▶ **Directions for this task**
Look through the listing below and report every line that contains "Courtyard".

▶ **Given entries**
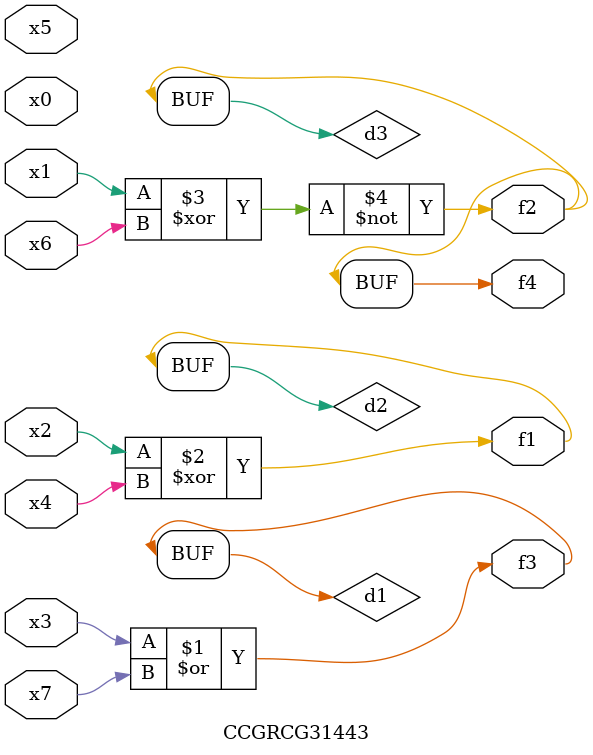
<source format=v>
module CCGRCG31443(
	input x0, x1, x2, x3, x4, x5, x6, x7,
	output f1, f2, f3, f4
);

	wire d1, d2, d3;

	or (d1, x3, x7);
	xor (d2, x2, x4);
	xnor (d3, x1, x6);
	assign f1 = d2;
	assign f2 = d3;
	assign f3 = d1;
	assign f4 = d3;
endmodule

</source>
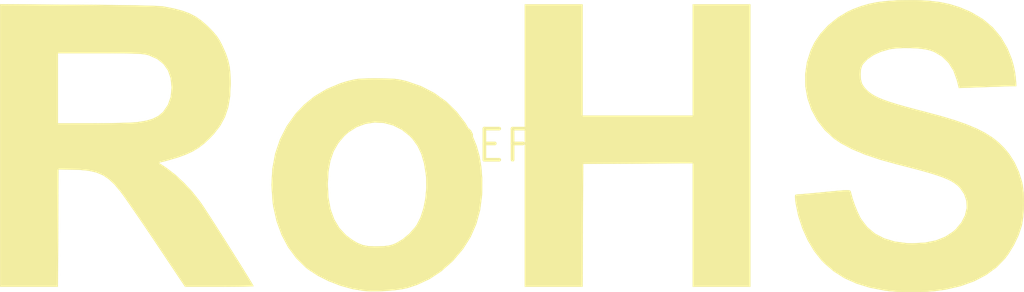
<source format=kicad_pcb>
(kicad_pcb (version 20240108) (generator pcbnew)

  (general
    (thickness 1.6)
  )

  (paper "A4")
  (layers
    (0 "F.Cu" signal)
    (31 "B.Cu" signal)
    (32 "B.Adhes" user "B.Adhesive")
    (33 "F.Adhes" user "F.Adhesive")
    (34 "B.Paste" user)
    (35 "F.Paste" user)
    (36 "B.SilkS" user "B.Silkscreen")
    (37 "F.SilkS" user "F.Silkscreen")
    (38 "B.Mask" user)
    (39 "F.Mask" user)
    (40 "Dwgs.User" user "User.Drawings")
    (41 "Cmts.User" user "User.Comments")
    (42 "Eco1.User" user "User.Eco1")
    (43 "Eco2.User" user "User.Eco2")
    (44 "Edge.Cuts" user)
    (45 "Margin" user)
    (46 "B.CrtYd" user "B.Courtyard")
    (47 "F.CrtYd" user "F.Courtyard")
    (48 "B.Fab" user)
    (49 "F.Fab" user)
    (50 "User.1" user)
    (51 "User.2" user)
    (52 "User.3" user)
    (53 "User.4" user)
    (54 "User.5" user)
    (55 "User.6" user)
    (56 "User.7" user)
    (57 "User.8" user)
    (58 "User.9" user)
  )

  (setup
    (pad_to_mask_clearance 0)
    (pcbplotparams
      (layerselection 0x00010fc_ffffffff)
      (plot_on_all_layers_selection 0x0000000_00000000)
      (disableapertmacros false)
      (usegerberextensions false)
      (usegerberattributes false)
      (usegerberadvancedattributes false)
      (creategerberjobfile false)
      (dashed_line_dash_ratio 12.000000)
      (dashed_line_gap_ratio 3.000000)
      (svgprecision 4)
      (plotframeref false)
      (viasonmask false)
      (mode 1)
      (useauxorigin false)
      (hpglpennumber 1)
      (hpglpenspeed 20)
      (hpglpendiameter 15.000000)
      (dxfpolygonmode false)
      (dxfimperialunits false)
      (dxfusepcbnewfont false)
      (psnegative false)
      (psa4output false)
      (plotreference false)
      (plotvalue false)
      (plotinvisibletext false)
      (sketchpadsonfab false)
      (subtractmaskfromsilk false)
      (outputformat 1)
      (mirror false)
      (drillshape 1)
      (scaleselection 1)
      (outputdirectory "")
    )
  )

  (net 0 "")

  (footprint "RoHS-Logo_12mm_SilkScreen" (layer "F.Cu") (at 0 0))

)

</source>
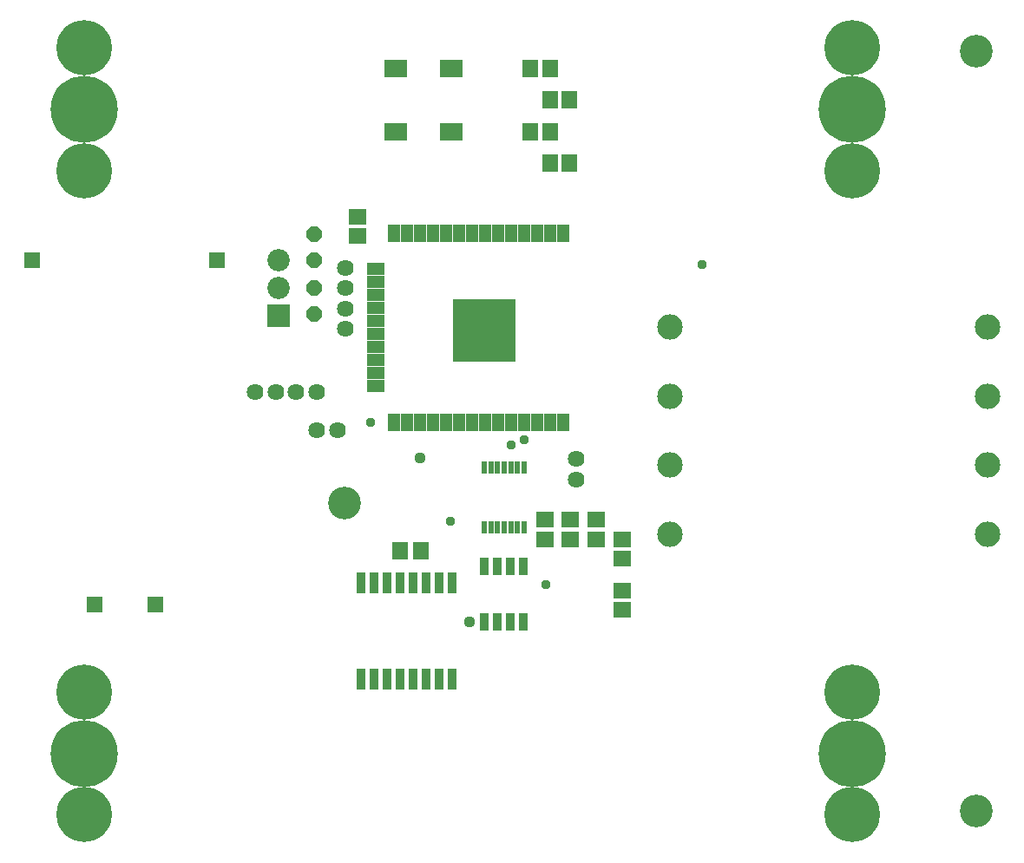
<source format=gbr>
G04 EAGLE Gerber RS-274X export*
G75*
%MOMM*%
%FSLAX34Y34*%
%LPD*%
%INSoldermask Top*%
%IPPOS*%
%AMOC8*
5,1,8,0,0,1.08239X$1,22.5*%
G01*
%ADD10C,3.203200*%
%ADD11R,0.853200X2.003200*%
%ADD12R,1.503200X1.803200*%
%ADD13C,5.403200*%
%ADD14C,6.549200*%
%ADD15R,2.183200X2.183200*%
%ADD16C,2.183200*%
%ADD17P,1.649562X8X112.500000*%
%ADD18P,1.649562X8X292.500000*%
%ADD19R,1.703200X1.503200*%
%ADD20C,2.489200*%
%ADD21R,0.853200X1.703200*%
%ADD22R,1.203200X1.703200*%
%ADD23R,1.703200X1.203200*%
%ADD24R,6.203200X6.203200*%
%ADD25R,1.503200X1.703200*%
%ADD26R,2.203200X1.803200*%
%ADD27C,1.625600*%
%ADD28R,0.508000X1.193800*%
%ADD29R,1.511200X1.511200*%
%ADD30C,0.959600*%
%ADD31C,1.109600*%


D10*
X955800Y785900D03*
X955800Y44300D03*
X339300Y344800D03*
D11*
X355550Y172750D03*
X368250Y172750D03*
X380950Y172750D03*
X393650Y172750D03*
X406350Y172750D03*
X419050Y172750D03*
X431750Y172750D03*
X444450Y172750D03*
X444450Y267250D03*
X431750Y267250D03*
X419050Y267250D03*
X406350Y267250D03*
X393650Y267250D03*
X380950Y267250D03*
X368250Y267250D03*
X355550Y267250D03*
D12*
X393700Y298000D03*
X413700Y298000D03*
D13*
X85500Y40500D03*
X85500Y160400D03*
D14*
X85500Y100450D03*
D13*
X85600Y669400D03*
X85600Y789300D03*
D14*
X85600Y729350D03*
D13*
X834500Y160400D03*
X834500Y40500D03*
D14*
X834500Y100450D03*
D13*
X834400Y789300D03*
X834400Y669400D03*
D14*
X834400Y729350D03*
D15*
X275400Y527800D03*
D16*
X275400Y554800D03*
X275400Y581800D03*
D17*
X309500Y581700D03*
X309500Y607100D03*
D18*
X309500Y554700D03*
X309500Y529300D03*
D19*
X534600Y309500D03*
X534600Y328500D03*
X559800Y328500D03*
X559800Y309500D03*
X584900Y309500D03*
X584900Y328500D03*
X610100Y259500D03*
X610100Y240500D03*
X610100Y309500D03*
X610100Y290500D03*
D20*
X966520Y314540D03*
X966520Y381850D03*
X966520Y449150D03*
X966520Y516460D03*
X656510Y314540D03*
X656510Y381850D03*
X656510Y449150D03*
X656510Y516460D03*
D21*
X475950Y229000D03*
X488650Y229000D03*
X501350Y229000D03*
X514050Y229000D03*
X514050Y283000D03*
X501350Y283000D03*
X488650Y283000D03*
X475950Y283000D03*
D22*
X514300Y608500D03*
X501600Y608500D03*
X488900Y608500D03*
X476200Y608500D03*
X463500Y608500D03*
X450800Y608500D03*
X438100Y608500D03*
X425400Y608500D03*
D23*
X369900Y458700D03*
D22*
X387300Y423500D03*
X400000Y423500D03*
X412700Y423500D03*
X425400Y423500D03*
X438100Y423500D03*
X450800Y423500D03*
X463500Y423500D03*
D23*
X369900Y547600D03*
D22*
X412700Y608500D03*
X400000Y608500D03*
X387300Y608500D03*
D23*
X369900Y573000D03*
X369900Y560300D03*
D22*
X527000Y608500D03*
X539700Y608500D03*
X552400Y608500D03*
D23*
X369900Y534900D03*
X369900Y522200D03*
X369900Y509500D03*
X369900Y471400D03*
X369900Y484100D03*
X369900Y496800D03*
D22*
X476200Y423500D03*
X488900Y423500D03*
X501600Y423500D03*
X514300Y423500D03*
X527000Y423500D03*
X539700Y423500D03*
X552400Y423500D03*
D24*
X475400Y513000D03*
D25*
X539900Y738300D03*
X558900Y738300D03*
X539900Y676300D03*
X558900Y676300D03*
D26*
X443200Y707200D03*
X389200Y707200D03*
X443200Y769300D03*
X389200Y769300D03*
D25*
X520900Y707200D03*
X539900Y707200D03*
X520900Y769300D03*
X539900Y769300D03*
D19*
X351900Y605500D03*
X351900Y624500D03*
D27*
X252100Y452800D03*
X272100Y452800D03*
X292100Y452800D03*
X312100Y452800D03*
X565600Y368000D03*
X565600Y388000D03*
X332200Y416200D03*
X312200Y416200D03*
D28*
X514600Y379678D03*
X508100Y379678D03*
X501600Y379678D03*
X495100Y379678D03*
X488600Y379678D03*
X482100Y379678D03*
X475600Y379678D03*
X475600Y321322D03*
X482100Y321322D03*
X488600Y321322D03*
X495100Y321322D03*
X501600Y321322D03*
X508100Y321322D03*
X514600Y321322D03*
D29*
X154600Y245800D03*
X95600Y245800D03*
X34600Y581800D03*
X214600Y581800D03*
D27*
X340400Y514600D03*
X340400Y534600D03*
X340400Y554600D03*
X340400Y574600D03*
D30*
X514300Y406200D03*
X501600Y401200D03*
X536000Y265000D03*
X443000Y327000D03*
D31*
X461000Y229000D03*
X412700Y388400D03*
D30*
X364800Y423500D03*
X688100Y577900D03*
M02*

</source>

▶ **Exercise output**
    (46 "B.CrtYd" user "B.Courtyard")
    (47 "F.CrtYd" user "F.Courtyard")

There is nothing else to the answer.